REQUEST.
Where a line in the records holds "seconds", count it once; return only the final number.
++++++++++
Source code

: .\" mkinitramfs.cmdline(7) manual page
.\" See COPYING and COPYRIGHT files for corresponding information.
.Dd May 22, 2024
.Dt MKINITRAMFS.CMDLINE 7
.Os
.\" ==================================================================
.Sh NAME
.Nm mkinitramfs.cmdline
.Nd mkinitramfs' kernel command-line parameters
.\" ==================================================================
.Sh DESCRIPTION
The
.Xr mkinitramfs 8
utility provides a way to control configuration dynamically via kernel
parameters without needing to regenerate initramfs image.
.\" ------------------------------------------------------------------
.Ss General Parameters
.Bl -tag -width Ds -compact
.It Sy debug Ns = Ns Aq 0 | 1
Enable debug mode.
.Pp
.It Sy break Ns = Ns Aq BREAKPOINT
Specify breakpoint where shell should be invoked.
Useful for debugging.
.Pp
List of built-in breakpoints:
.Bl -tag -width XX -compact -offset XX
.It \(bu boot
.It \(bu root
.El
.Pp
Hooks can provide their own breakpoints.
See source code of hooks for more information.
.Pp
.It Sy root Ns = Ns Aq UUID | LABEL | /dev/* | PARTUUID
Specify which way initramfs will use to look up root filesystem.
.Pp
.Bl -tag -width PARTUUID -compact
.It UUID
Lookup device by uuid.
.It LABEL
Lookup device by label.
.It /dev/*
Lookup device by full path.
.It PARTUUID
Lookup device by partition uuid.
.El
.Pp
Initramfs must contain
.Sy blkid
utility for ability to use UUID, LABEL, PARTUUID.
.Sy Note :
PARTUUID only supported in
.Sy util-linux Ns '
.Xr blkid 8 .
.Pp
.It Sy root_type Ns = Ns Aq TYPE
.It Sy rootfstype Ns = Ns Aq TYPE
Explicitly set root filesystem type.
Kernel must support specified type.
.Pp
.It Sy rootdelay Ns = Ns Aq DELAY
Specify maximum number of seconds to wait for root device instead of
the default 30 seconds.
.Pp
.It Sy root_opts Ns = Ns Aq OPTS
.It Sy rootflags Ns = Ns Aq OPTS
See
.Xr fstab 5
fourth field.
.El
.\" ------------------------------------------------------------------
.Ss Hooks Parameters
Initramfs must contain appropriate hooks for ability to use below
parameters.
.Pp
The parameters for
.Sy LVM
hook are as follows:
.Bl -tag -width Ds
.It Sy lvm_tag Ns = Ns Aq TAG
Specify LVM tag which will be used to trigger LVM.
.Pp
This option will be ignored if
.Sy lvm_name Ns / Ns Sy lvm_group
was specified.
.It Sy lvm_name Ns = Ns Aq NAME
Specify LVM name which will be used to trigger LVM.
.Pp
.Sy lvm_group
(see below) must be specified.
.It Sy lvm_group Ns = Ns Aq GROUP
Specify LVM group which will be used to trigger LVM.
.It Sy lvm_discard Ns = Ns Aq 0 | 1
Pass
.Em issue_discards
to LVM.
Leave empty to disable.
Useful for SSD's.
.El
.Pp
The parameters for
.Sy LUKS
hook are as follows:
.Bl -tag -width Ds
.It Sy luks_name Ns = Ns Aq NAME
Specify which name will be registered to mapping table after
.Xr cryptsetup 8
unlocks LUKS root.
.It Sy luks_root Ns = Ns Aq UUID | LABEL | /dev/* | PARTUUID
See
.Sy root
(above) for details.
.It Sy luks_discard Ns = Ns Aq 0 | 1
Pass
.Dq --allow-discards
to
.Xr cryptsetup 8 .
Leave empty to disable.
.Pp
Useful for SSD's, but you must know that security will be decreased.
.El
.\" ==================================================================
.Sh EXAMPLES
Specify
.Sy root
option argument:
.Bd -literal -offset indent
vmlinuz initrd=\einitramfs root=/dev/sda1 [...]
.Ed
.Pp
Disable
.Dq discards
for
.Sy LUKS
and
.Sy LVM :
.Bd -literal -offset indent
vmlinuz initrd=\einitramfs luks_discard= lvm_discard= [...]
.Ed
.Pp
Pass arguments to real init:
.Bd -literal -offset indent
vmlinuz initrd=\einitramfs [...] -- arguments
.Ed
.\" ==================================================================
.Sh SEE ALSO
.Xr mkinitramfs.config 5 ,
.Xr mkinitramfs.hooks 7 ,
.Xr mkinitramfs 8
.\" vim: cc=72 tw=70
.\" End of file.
++++++++++
PROBLEM SOLUTION.
2